YOUR INSTRUCTIONS
Rewrite only the data from the line with "right knee: (710, 654, 6)" up to and including the line with "right wrist: (1111, 576, -16)". Keep every line, including the "Person at" lines with their boxes unchanged, and add 127 to each x, y, and depth value in the keypoint triples.
### DATA SHOWN ###
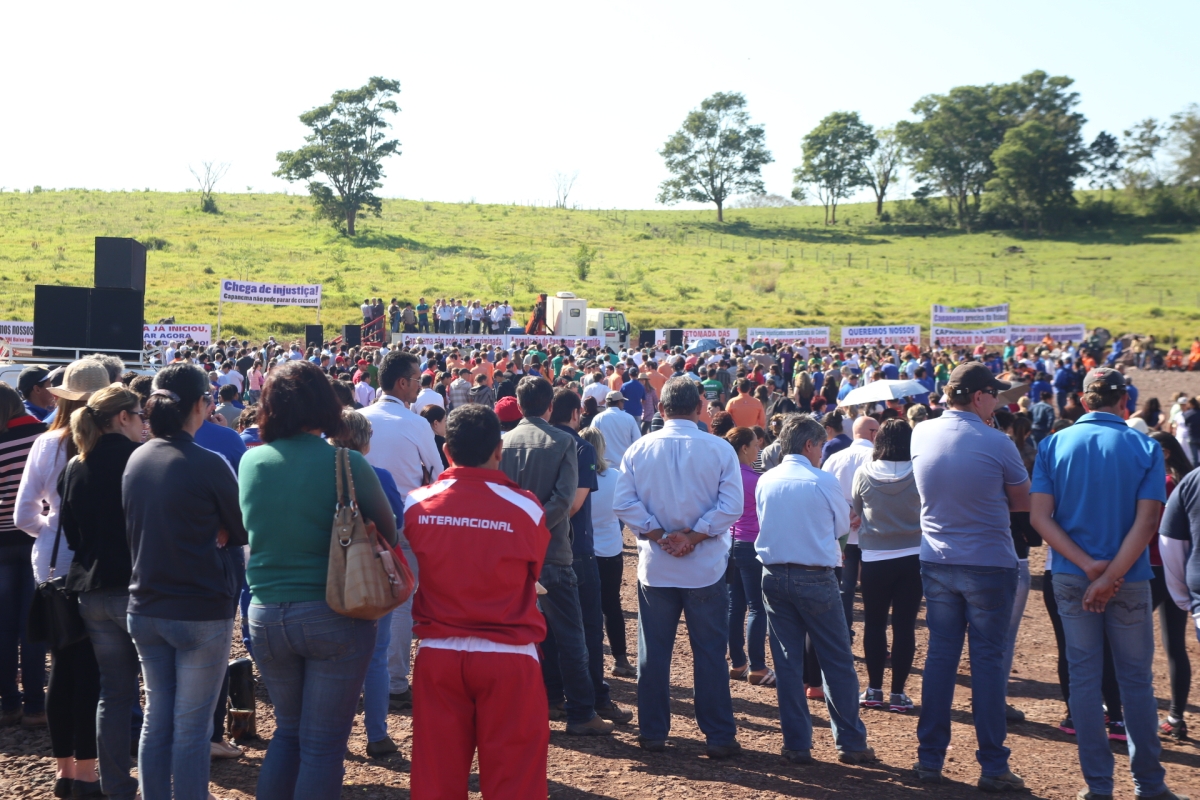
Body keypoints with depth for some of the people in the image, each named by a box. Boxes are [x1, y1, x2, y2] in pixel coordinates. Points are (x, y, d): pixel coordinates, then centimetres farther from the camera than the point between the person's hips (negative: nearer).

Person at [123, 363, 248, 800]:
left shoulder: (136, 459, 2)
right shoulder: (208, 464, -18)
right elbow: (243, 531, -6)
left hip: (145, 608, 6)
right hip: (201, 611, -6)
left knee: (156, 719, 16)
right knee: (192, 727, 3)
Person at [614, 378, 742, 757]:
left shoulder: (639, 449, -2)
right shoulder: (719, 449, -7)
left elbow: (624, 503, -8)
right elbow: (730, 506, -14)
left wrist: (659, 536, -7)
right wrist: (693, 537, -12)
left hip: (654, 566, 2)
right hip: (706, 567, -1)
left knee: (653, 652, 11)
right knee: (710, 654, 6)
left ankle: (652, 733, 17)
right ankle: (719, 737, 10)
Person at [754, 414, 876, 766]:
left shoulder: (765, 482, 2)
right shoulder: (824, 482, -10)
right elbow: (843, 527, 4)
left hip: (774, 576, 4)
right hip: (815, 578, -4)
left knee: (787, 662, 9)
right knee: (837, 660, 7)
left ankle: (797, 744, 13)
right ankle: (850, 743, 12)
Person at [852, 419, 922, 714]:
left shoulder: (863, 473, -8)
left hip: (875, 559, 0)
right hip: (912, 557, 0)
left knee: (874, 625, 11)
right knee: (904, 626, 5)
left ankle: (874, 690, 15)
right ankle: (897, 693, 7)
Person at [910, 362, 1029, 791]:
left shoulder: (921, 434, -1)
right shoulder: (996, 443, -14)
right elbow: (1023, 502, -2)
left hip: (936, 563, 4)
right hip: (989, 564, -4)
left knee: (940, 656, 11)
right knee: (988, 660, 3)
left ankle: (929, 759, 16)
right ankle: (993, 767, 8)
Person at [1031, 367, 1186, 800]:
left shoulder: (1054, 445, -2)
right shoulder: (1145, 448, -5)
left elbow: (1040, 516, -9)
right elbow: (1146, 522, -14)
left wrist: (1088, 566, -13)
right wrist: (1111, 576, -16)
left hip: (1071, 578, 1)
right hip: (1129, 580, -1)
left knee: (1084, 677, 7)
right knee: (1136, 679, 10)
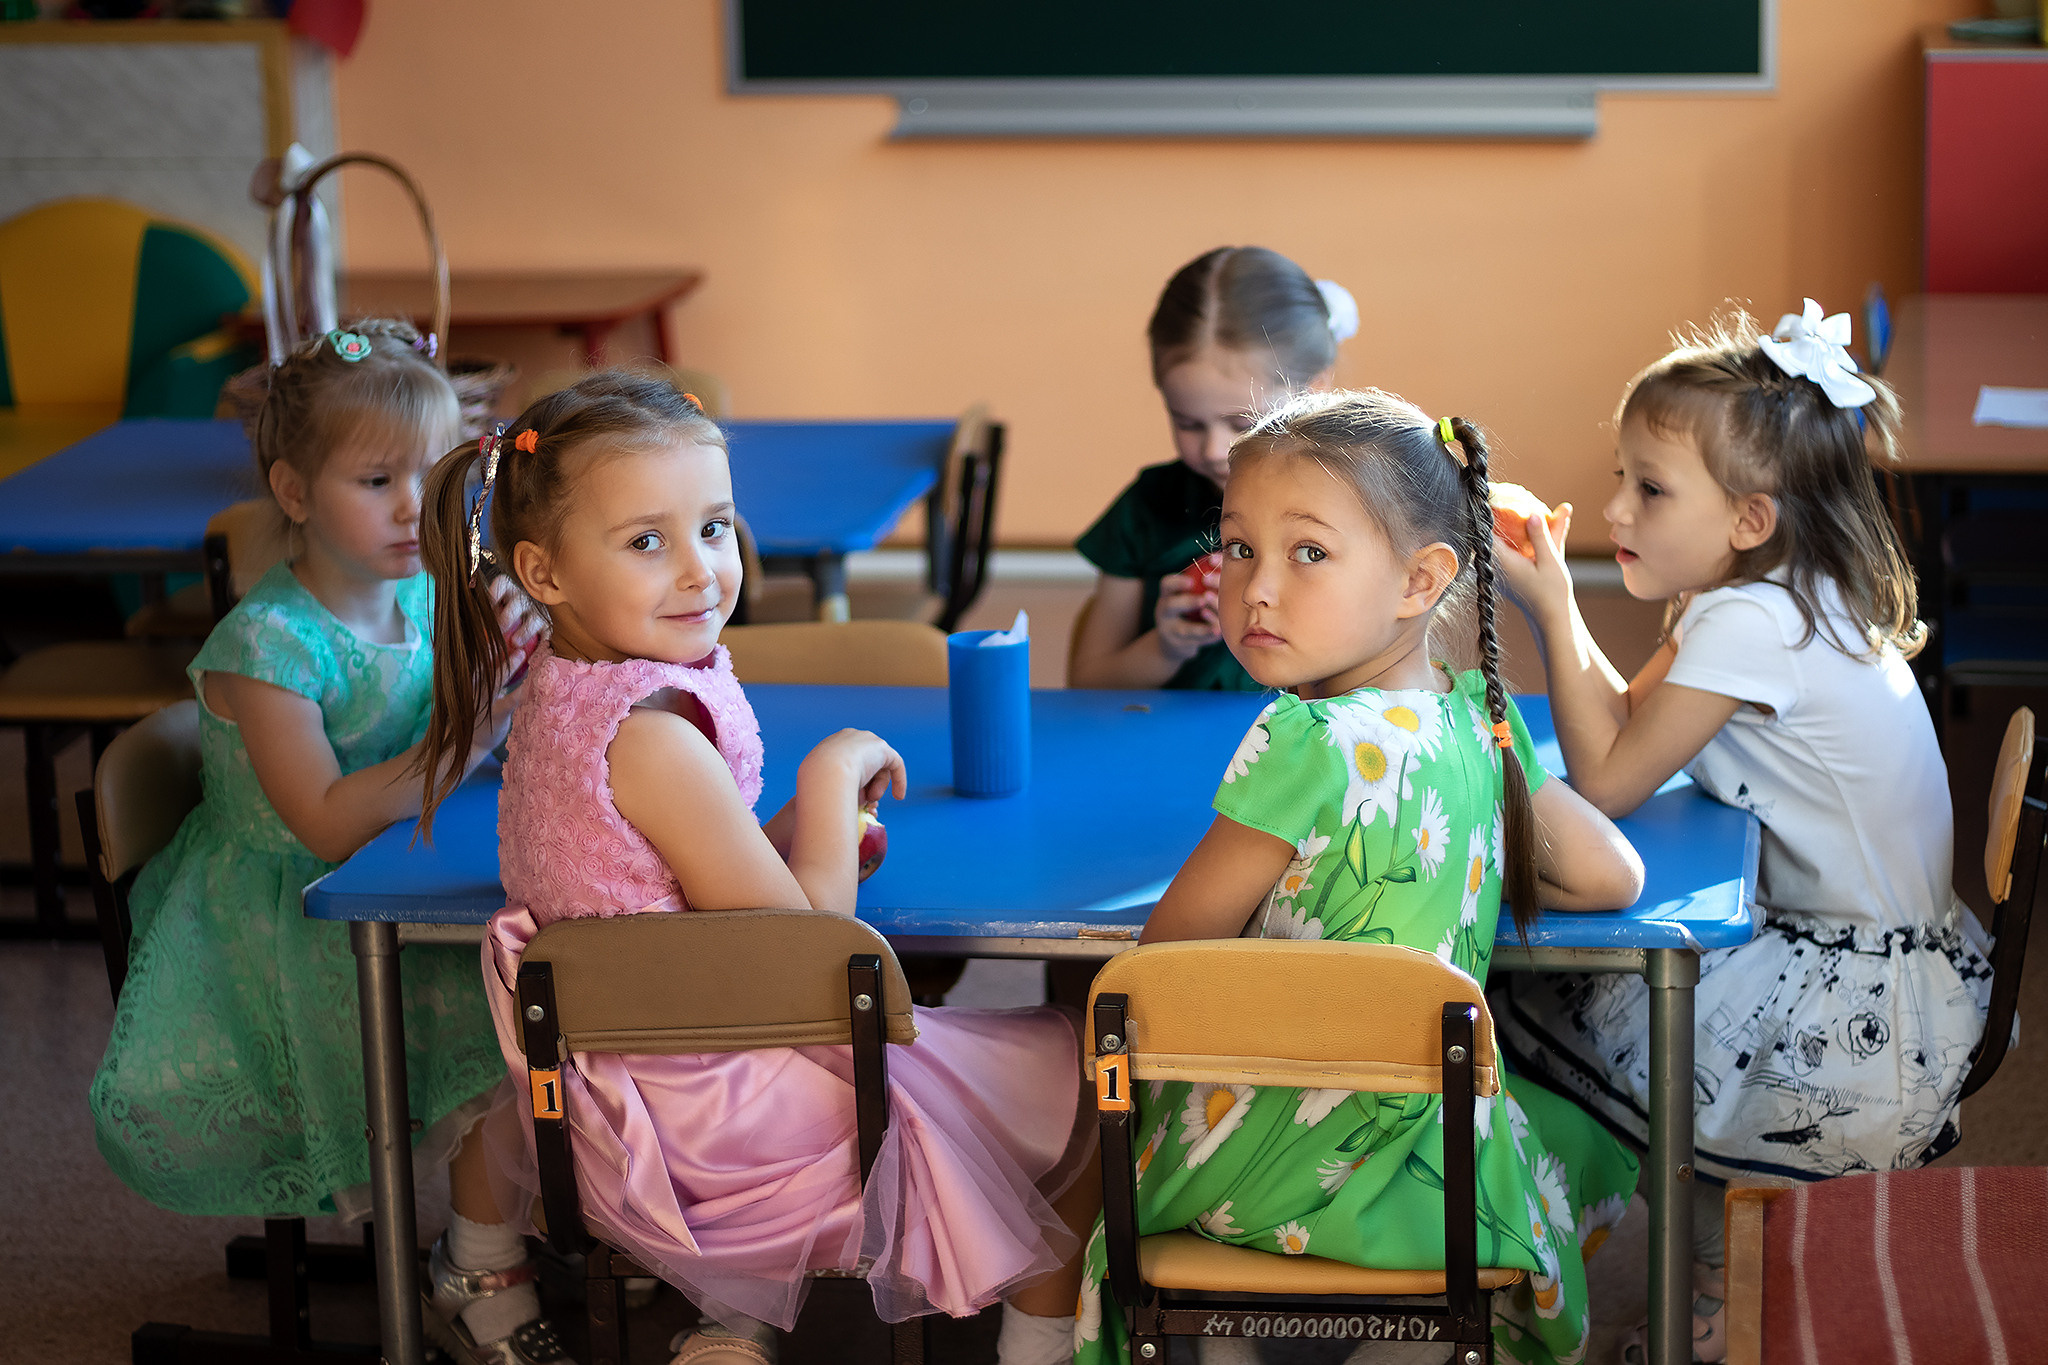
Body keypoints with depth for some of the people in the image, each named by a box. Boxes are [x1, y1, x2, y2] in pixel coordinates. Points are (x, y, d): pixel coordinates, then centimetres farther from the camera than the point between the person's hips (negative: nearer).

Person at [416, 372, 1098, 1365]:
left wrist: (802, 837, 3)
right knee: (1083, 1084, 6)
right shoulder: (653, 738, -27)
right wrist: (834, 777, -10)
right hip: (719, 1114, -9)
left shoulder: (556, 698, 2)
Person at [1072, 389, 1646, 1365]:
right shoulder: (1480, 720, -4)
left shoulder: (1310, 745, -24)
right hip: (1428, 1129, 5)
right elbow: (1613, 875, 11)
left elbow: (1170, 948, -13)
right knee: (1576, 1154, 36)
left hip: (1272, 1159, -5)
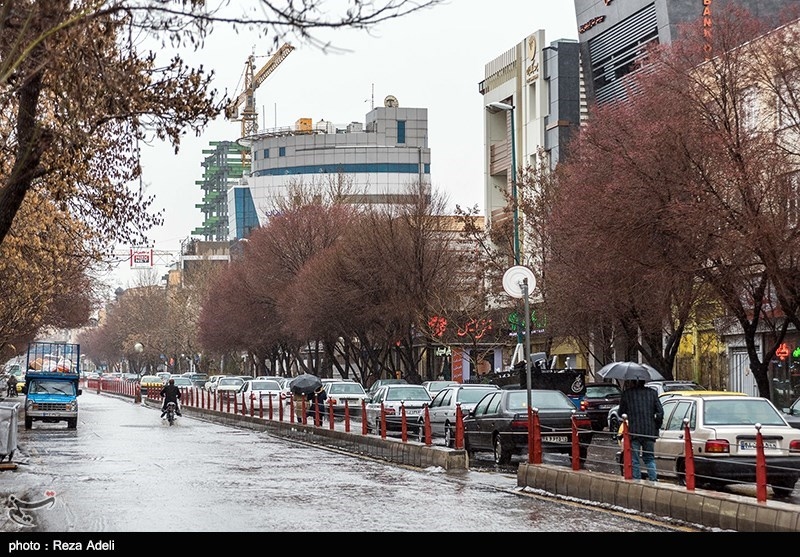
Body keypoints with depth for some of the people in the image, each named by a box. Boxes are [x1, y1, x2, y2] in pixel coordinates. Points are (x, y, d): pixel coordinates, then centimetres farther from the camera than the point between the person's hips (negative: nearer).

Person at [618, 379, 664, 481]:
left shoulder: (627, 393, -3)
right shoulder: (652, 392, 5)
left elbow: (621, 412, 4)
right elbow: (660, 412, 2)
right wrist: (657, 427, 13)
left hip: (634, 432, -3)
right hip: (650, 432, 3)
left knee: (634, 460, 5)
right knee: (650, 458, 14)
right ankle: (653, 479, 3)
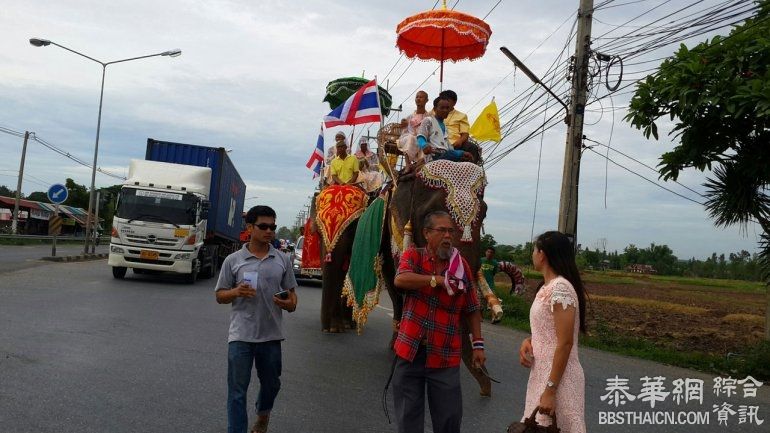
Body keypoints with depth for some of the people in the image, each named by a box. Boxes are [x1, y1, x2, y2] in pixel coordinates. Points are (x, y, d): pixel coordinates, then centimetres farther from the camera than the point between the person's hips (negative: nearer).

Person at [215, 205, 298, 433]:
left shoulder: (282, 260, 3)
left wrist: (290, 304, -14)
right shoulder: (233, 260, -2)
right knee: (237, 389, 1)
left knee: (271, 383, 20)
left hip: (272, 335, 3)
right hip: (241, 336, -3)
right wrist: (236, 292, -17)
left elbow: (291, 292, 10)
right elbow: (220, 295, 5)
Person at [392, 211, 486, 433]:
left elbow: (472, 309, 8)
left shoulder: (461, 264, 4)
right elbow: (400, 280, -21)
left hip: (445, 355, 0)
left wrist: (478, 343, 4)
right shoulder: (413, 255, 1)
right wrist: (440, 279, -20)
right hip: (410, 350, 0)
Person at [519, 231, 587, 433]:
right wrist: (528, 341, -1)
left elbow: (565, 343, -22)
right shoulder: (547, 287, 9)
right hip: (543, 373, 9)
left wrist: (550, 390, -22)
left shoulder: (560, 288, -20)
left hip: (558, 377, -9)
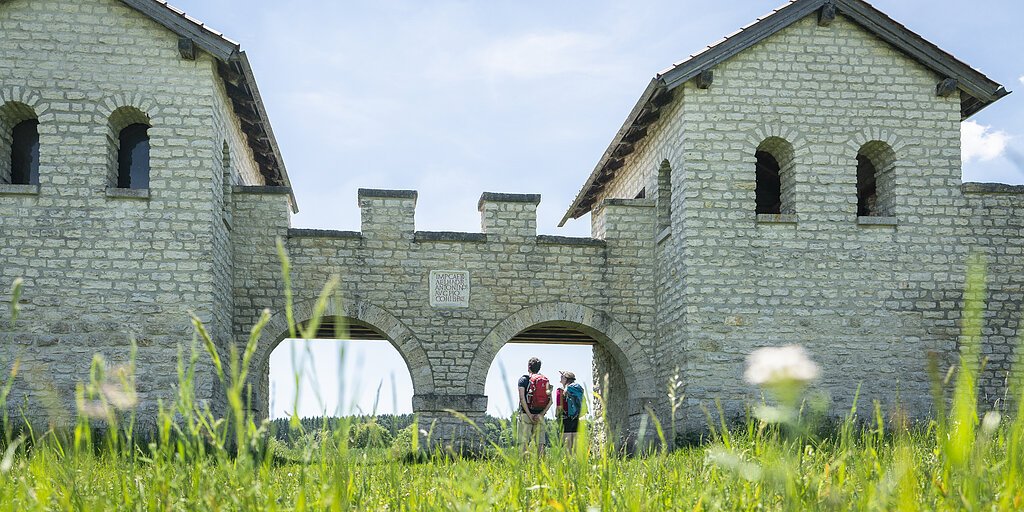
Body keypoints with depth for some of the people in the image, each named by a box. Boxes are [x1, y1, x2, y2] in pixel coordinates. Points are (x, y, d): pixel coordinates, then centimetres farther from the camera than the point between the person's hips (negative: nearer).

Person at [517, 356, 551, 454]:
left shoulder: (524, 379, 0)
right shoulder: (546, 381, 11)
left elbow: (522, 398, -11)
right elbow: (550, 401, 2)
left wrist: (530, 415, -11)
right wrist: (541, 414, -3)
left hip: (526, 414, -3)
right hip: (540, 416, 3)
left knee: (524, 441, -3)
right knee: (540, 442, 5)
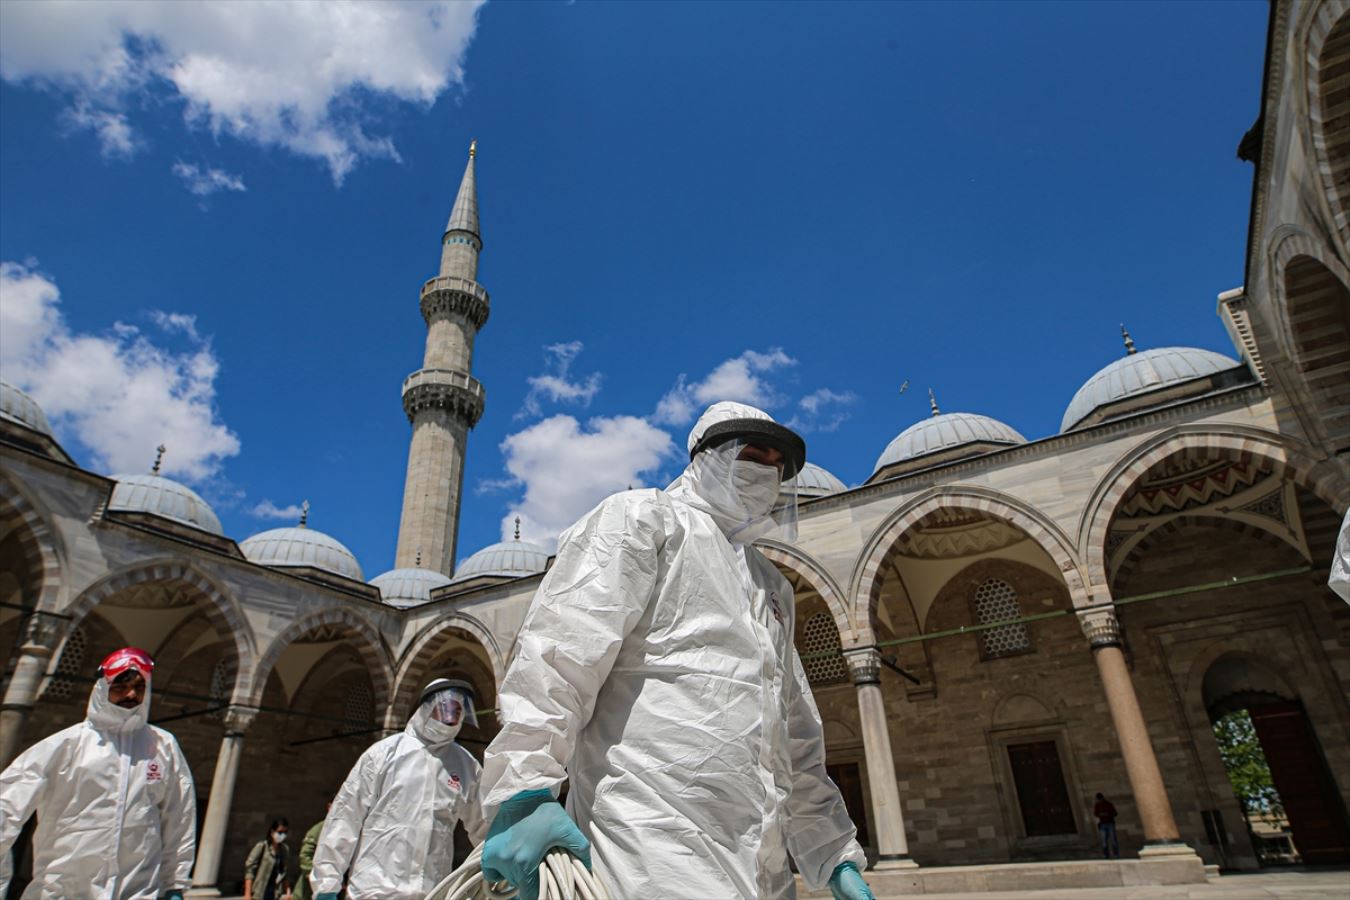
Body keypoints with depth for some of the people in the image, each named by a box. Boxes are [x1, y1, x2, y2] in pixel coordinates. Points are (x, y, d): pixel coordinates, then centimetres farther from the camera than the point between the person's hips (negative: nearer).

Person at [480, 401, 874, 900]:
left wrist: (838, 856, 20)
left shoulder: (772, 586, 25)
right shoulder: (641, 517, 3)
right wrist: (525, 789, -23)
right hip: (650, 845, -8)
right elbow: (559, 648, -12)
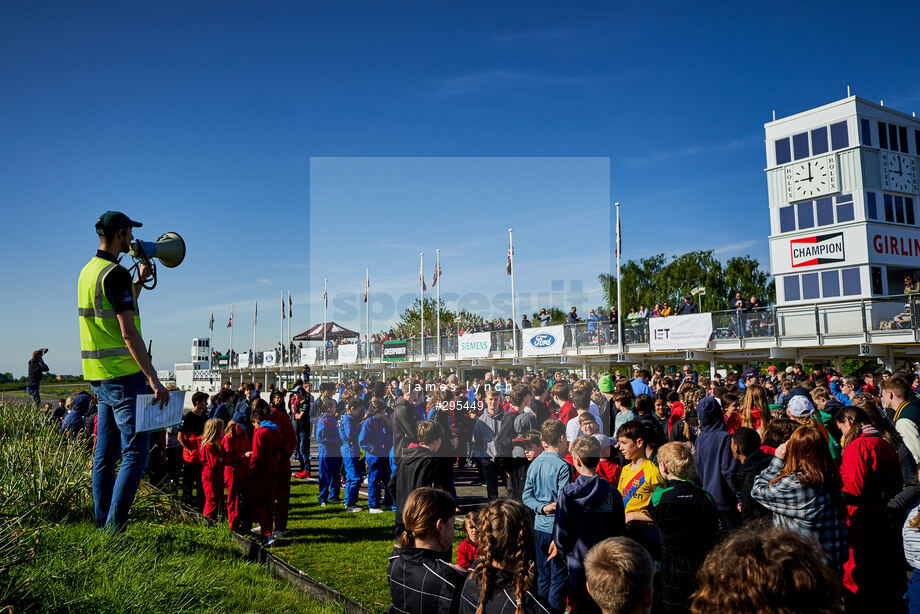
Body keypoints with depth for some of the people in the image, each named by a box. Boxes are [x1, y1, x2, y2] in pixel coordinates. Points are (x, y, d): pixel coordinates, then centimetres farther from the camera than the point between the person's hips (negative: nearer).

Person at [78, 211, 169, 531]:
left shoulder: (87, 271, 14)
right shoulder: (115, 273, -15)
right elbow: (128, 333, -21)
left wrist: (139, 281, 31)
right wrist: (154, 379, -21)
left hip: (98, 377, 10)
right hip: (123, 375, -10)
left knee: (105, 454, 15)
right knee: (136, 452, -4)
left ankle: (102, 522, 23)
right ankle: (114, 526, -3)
###
WRITTEN RESPONSE
right knee: (837, 781, 133)
left ankle: (779, 860, 144)
right ankle: (846, 864, 137)
Person at [754, 414, 876, 766]:
left shoulder: (892, 609, 129)
right shoulder: (951, 609, 117)
right elbow: (970, 654, 131)
left hip: (901, 703, 131)
right hip: (942, 705, 123)
left knee: (914, 789, 136)
right knee: (964, 787, 134)
left ankle: (924, 871, 140)
right ankle: (977, 870, 139)
Person at [852, 419, 922, 714]:
left shoulder: (990, 600, 119)
left hip: (1002, 686, 127)
right hip: (1039, 684, 127)
left knee: (1001, 752, 138)
right knee: (1031, 753, 132)
left ankle: (1001, 817, 142)
right ankle: (1024, 820, 134)
Person at [910, 362, 1029, 791]:
left shoulder: (1048, 561, 126)
right shoulder: (1123, 570, 113)
right elbow: (1150, 629, 125)
left hip: (1063, 690, 131)
right hip: (1116, 691, 123)
left knee: (1067, 783, 138)
right knee: (1115, 787, 130)
left ankle: (1056, 886, 143)
right ankle: (1120, 894, 135)
Person at [1031, 367, 1186, 800]:
left shoulder: (1181, 572, 125)
right shoulder: (1272, 575, 122)
left elbow: (1167, 643, 118)
right elbow: (1273, 649, 113)
left wrist: (1215, 693, 114)
right wrist: (1238, 703, 111)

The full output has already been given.